• DOCUMENT SECTION
◆ ◆ ◆ ◆ ◆ ◆ ◆
When I published my article about the prostate cancer drug pipeline I was not expecting the intense backlash from several readers about my opinion on Provenge, the prostate cancer drug from Dendreon (DNDN). To be fair, I admit it was a mistake to call the 4.1 month life extension an "average." The 4.1 number was a median, and does not accuratly reflect the success that Provenge has for some patients. My rationale for using this number was to be able to compare efficacy to the other drugs in the pipeline since all clinical trial results use a median life expectancy.
Additionally, some readers have complained that pointing out the $93,000 cost of treatment was unfair, since that is a one time cost. I did include the cost of Zytiga ($5000/month) in the article, but realize that there is a difference in "sticker shock." In my opinion, and part of what I tried to point out in my article, is that Dendreon has not done a good job managing that sticker shock among doctors.
◆ ◆ ◆ ◆ ◆ ◆ ◆
• Items from a dataset

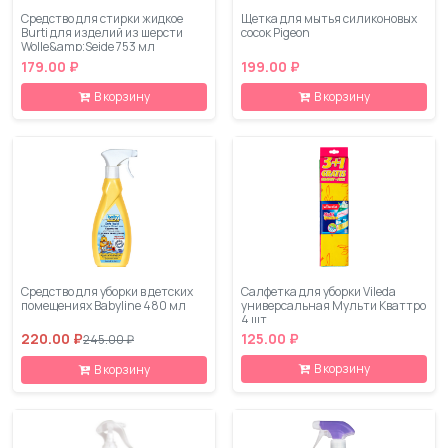
Средство для стирки жидкое
Щетка для мытья силиконовых
Burti для изделий из шерсти
сосок Pigeon
Wolle&amp;Seide 753 мл
179.00 ₽
199.00 ₽
В корзину
В корзину
Средство для уборки в детских
Салфетка для уборки Vileda
помещениях Babyline 480 мл
универсальная Мульти Кваттро
4 шт
220.00 ₽
125.00 ₽
245.00 ₽
В корзину
В корзину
◆ ◆ ◆ ◆ ◆ ◆ ◆
• THE TASK
Write the next part of the Provenge article, picking up after its final sentence.

• RESULT OF THE TASK
In order to fairly present both sides of the argument, below are some links to Seeking Alpha articles and Instablogs from authors I respect that have a different view.
Unfortunately, I believe that some people may have distorted the focus of my article. My intention was not to tear down Dendron, but instead to highlight which drugs and companies could be the next big winners.
Biotechnology as an industry and as an investor should be about looking forward for the next best thing. Companies and investors should strive to continue to look for drugs that are more effective, cheaper, have fewer side effects etc. It is those scientific advancements that compound on each other, keep the industry vibrant, make investors money, and ultimately improve lives.